On the basis of repeated angiographic studies showing that complex coronary lesions (CCL) have a certain “chronicity,”1 Dr Haft raises the possibility that the ruptured plaques associated with culprit lesions may be longstanding, rather than occurring simultaneously with acute coronary syndrome (ACS), which would imply generalized instability. Our intravascular ultrasound-based work was clearly descriptive and it was not possible to date these ruptured plaques associated with culprit lesions; nevertheless, we would like to make a number of remarks concerning these comments:
(1) The retrospective study referred to analyzed CCLs without specifying their clinical context (atherothrombosis or pure chronic ischemia).1 It is widely accepted, however, that generalized coronary destabilization tends to arise secondarily to ACS2 and that it is principally in this context that CCLs are liable to show subsequent development.3
(2) Other authors have failed to confirm such stability in CCLs. Instead, they report rapid development (8±3 months after the first angiography),4 suggesting instability associated with this kind of complex plaque.

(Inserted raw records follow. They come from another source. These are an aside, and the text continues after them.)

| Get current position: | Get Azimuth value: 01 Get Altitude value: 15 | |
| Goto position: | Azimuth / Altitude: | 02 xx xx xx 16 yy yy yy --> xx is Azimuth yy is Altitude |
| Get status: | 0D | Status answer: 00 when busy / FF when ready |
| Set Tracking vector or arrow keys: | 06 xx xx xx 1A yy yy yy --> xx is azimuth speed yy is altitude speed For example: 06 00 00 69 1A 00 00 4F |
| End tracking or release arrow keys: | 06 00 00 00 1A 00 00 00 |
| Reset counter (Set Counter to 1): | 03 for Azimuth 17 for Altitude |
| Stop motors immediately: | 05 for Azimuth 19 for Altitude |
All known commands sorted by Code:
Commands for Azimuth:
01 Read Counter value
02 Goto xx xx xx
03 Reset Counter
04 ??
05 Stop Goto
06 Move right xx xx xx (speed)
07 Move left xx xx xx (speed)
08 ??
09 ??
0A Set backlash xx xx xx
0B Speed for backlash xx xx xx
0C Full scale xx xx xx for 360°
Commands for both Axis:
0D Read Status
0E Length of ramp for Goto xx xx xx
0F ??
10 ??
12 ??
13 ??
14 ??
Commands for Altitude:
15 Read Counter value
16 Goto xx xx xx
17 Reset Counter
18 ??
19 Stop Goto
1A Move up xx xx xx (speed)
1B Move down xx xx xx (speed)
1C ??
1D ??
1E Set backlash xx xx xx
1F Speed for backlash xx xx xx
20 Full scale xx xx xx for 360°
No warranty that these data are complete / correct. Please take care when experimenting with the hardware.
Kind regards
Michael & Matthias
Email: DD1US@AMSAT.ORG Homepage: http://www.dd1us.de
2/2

(3) In our own work,5 our strict selection of patients during their first event tends to limit the span of prior atherothrombotic development and reasonably implies that “chronic” CCLs, if any, must be of low incidence. To the best of our knowledge, no studies have directly analyzed the incidence of complex plaque in unstable angina, which precludes any comparison with atherothrombosis situations. Even so, from the study by Kaski et al,4 the incidence of CCL may be estimated at under 30% in their stable angina population, whereas the duration of the development of coronary pathology was not taken into account. By contrast, the incidence of CCL after myocardial infarction or ACS is approximately 40%,6 indicating a substantial difference from the case of stable angina, and thus arguing for generalized destabilization occurring concomitantly with the acute episode.

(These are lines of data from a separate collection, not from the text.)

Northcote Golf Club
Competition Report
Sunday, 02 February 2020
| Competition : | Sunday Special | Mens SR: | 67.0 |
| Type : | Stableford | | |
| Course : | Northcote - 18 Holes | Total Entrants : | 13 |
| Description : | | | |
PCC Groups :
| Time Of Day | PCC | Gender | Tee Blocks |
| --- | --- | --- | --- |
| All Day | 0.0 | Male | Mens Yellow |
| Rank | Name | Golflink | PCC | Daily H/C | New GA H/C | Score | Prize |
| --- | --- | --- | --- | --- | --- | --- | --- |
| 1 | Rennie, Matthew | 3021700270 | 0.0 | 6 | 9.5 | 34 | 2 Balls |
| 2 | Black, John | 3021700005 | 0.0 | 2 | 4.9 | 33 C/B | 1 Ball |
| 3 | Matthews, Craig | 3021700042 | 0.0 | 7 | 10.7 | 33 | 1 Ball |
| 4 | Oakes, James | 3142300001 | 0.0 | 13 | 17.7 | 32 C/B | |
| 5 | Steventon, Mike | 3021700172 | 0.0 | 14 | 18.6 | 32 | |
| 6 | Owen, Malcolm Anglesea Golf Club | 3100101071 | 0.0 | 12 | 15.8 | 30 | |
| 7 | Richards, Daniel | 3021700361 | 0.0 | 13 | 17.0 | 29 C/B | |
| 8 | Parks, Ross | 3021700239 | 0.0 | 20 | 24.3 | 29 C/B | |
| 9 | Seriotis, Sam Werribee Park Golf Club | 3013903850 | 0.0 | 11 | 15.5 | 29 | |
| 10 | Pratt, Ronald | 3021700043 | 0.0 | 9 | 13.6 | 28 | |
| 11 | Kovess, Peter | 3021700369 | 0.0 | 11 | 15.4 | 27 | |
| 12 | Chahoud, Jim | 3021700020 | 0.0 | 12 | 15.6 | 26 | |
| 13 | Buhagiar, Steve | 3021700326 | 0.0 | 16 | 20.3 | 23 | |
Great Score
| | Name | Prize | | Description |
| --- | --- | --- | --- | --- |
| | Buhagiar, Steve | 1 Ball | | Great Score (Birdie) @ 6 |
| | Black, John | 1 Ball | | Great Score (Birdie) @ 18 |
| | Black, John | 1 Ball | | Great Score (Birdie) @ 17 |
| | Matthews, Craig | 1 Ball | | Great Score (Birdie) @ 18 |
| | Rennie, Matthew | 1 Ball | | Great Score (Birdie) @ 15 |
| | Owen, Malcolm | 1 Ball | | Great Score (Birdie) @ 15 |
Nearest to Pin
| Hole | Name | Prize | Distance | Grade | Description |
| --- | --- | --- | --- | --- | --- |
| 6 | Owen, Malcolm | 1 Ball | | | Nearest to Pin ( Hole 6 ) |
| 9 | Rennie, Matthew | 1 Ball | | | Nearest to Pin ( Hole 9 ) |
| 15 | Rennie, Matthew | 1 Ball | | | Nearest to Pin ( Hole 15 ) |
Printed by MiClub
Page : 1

In our view, the above facts tend to argue in favor of a simultaneous onset (at least during the first month) of multiple destabilized coronary plaques associated with the ACS culprit lesion. On the other hand, we fully concur with Dr Haft that the duration of post-ACS atherosclerotic destabilization remains to be established, that the developmental tendencies of ruptured plaques is as yet unknown, and that serial IVUS studies are called for.

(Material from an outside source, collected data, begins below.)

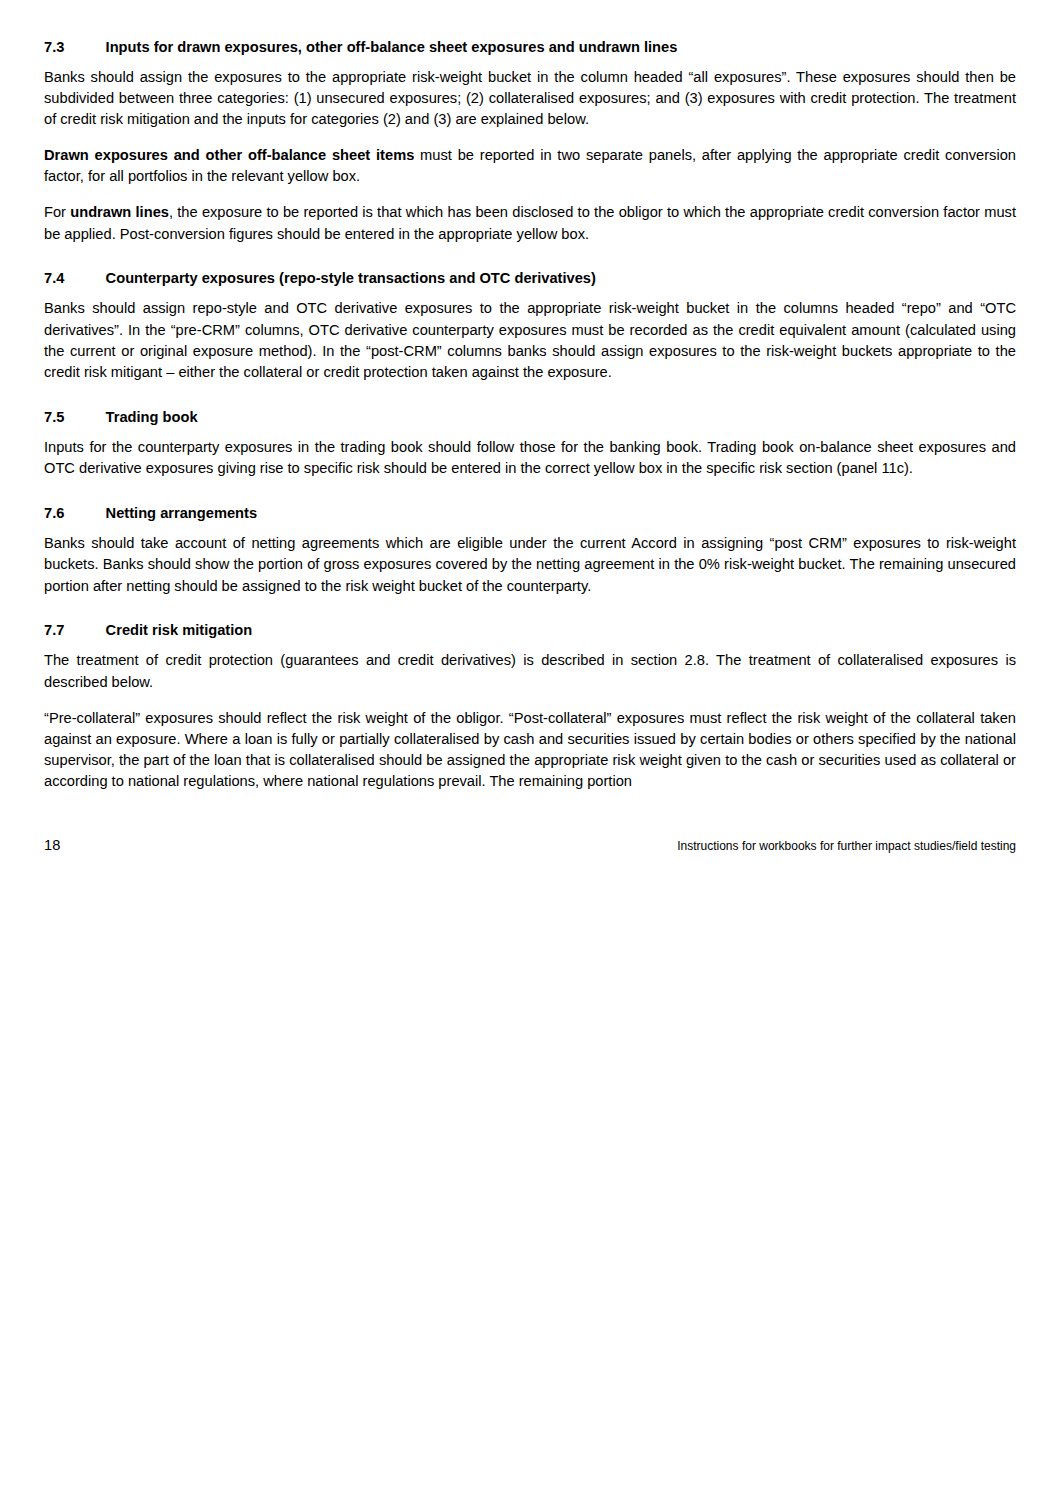7.3 Inputs for drawn exposures, other off-balance sheet exposures and undrawn lines
Banks should assign the exposures to the appropriate risk-weight bucket in the column headed “all exposures”. These exposures should then be subdivided between three categories: (1) unsecured exposures; (2) collateralised exposures; and (3) exposures with credit protection. The treatment of credit risk mitigation and the inputs for categories (2) and (3) are explained below.
Drawn exposures and other off-balance sheet items must be reported in two separate panels, after applying the appropriate credit conversion factor, for all portfolios in the relevant yellow box.
For undrawn lines, the exposure to be reported is that which has been disclosed to the obligor to which the appropriate credit conversion factor must be applied. Post-conversion figures should be entered in the appropriate yellow box.
7.4 Counterparty exposures (repo-style transactions and OTC derivatives)
Banks should assign repo-style and OTC derivative exposures to the appropriate risk-weight bucket in the columns headed “repo” and “OTC derivatives”. In the “pre-CRM” columns, OTC derivative counterparty exposures must be recorded as the credit equivalent amount (calculated using the current or original exposure method). In the “post-CRM” columns banks should assign exposures to the risk-weight buckets appropriate to the credit risk mitigant – either the collateral or credit protection taken against the exposure.
7.5 Trading book
Inputs for the counterparty exposures in the trading book should follow those for the banking book. Trading book on-balance sheet exposures and OTC derivative exposures giving rise to specific risk should be entered in the correct yellow box in the specific risk section (panel 11c).
7.6 Netting arrangements
Banks should take account of netting agreements which are eligible under the current Accord in assigning “post CRM” exposures to risk-weight buckets. Banks should show the portion of gross exposures covered by the netting agreement in the 0% risk-weight bucket. The remaining unsecured portion after netting should be assigned to the risk weight bucket of the counterparty.
7.7 Credit risk mitigation
The treatment of credit protection (guarantees and credit derivatives) is described in section 2.8. The treatment of collateralised exposures is described below.
“Pre-collateral” exposures should reflect the risk weight of the obligor. “Post-collateral” exposures must reflect the risk weight of the collateral taken against an exposure. Where a loan is fully or partially collateralised by cash and securities issued by certain bodies or others specified by the national supervisor, the part of the loan that is collateralised should be assigned the appropriate risk weight given to the cash or securities used as collateral or according to national regulations, where national regulations prevail. The remaining portion
18 Instructions for workbooks for further impact studies/field testing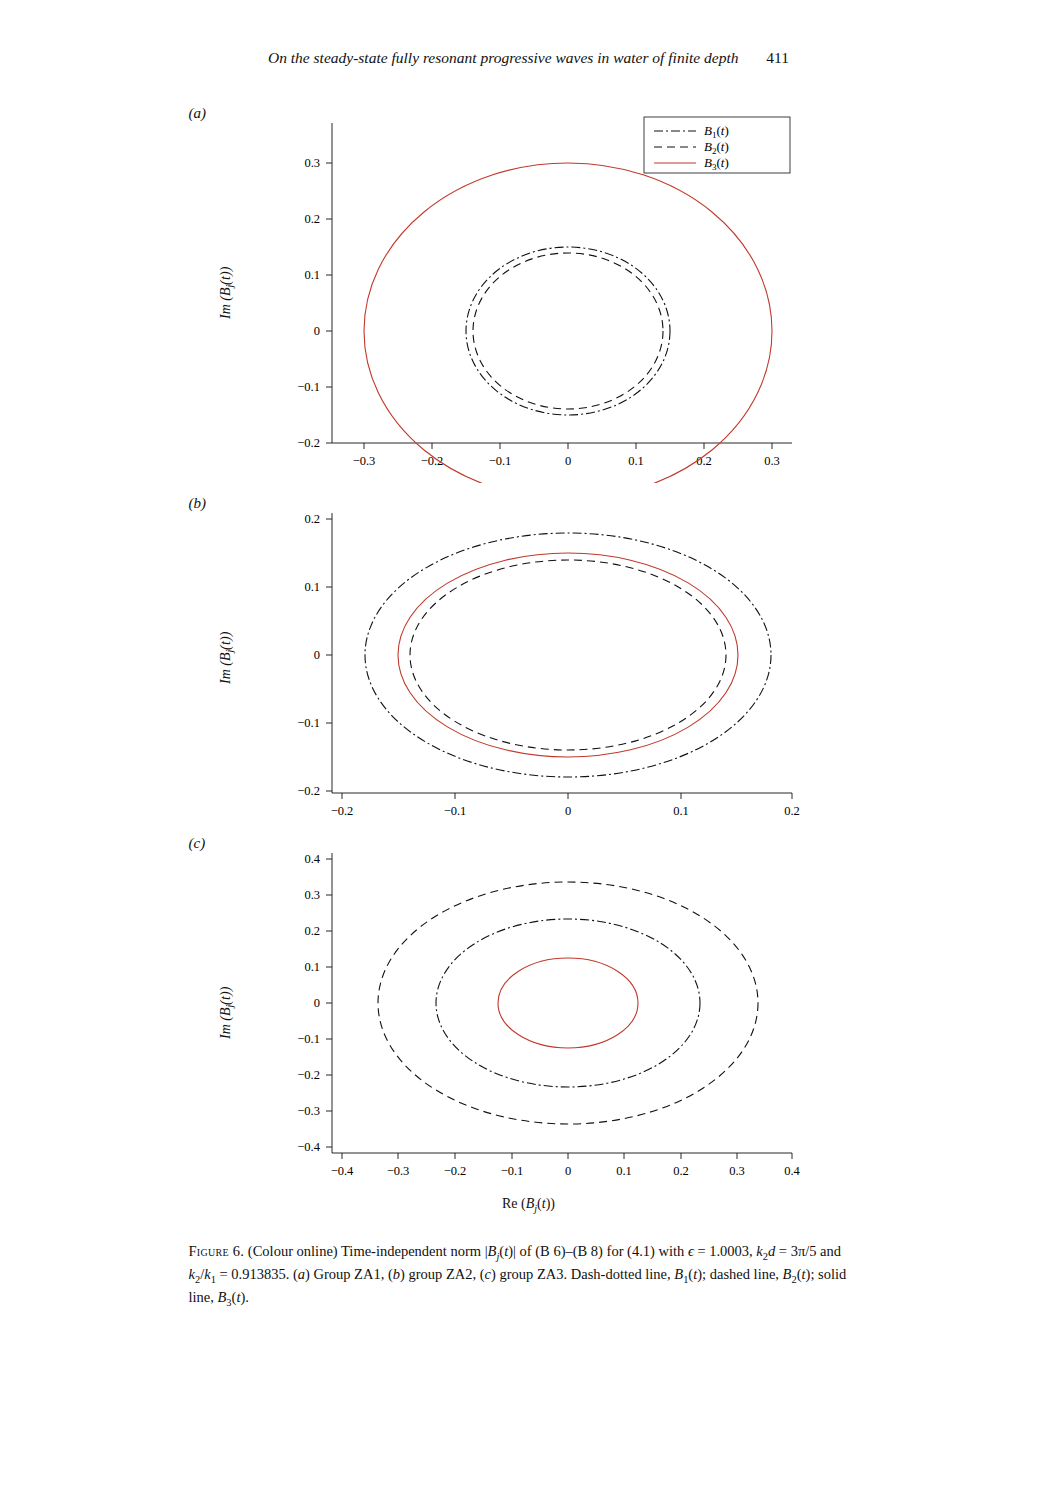On the steady-state fully resonant progressive waves in water of finite depth 411
(a)
Im (Bj(t))
0.3 0.2 0.1 0 −0.1 −0.2 −0.3 −0.2 −0.1 0 0.1 0.2 0.3 B1(t) B2(t) B3(t)
(b)
Im (Bj(t))
0.2 0.1 0 −0.1 −0.2 −0.2 −0.1 0 0.1 0.2
(c)
Im (Bj(t))
0.4 0.3 0.2 0.1 0 −0.1 −0.2 −0.3 −0.4 −0.4 −0.3 −0.2 −0.1 0 0.1 0.2 0.3 0.4
Re (Bj(t))
Figure 6. (Colour online) Time-independent norm |Bj(t)| of (B 6)–(B 8) for (4.1) with ϵ = 1.0003, k2d = 3π/5 and k2/k1 = 0.913835. (a) Group ZA1, (b) group ZA2, (c) group ZA3. Dash-dotted line, B1(t); dashed line, B2(t); solid line, B3(t).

Guazzi MD, Bussotti M, Grancini L, et al. Evidence of multifocal activity of coronary disease in patients with acute myocardial infarction. Circulation. 1997; 96: 1145–1151.
Kaski JC, Chester MR, Chen L, et al. Rapid angiographic progression of coronary artery disease in patients with angina pectoris: the role of complex stenosis morphology. Circulation. 1995; 92: 2058–2065.
Rioufol G, Finet G, Ginon I, et al. Multiple atherosclerotic plaque rupture in acute coronary syndrome: a three-vessel intravascular ultrasound study. Circulation. 2002; 106: 804–808.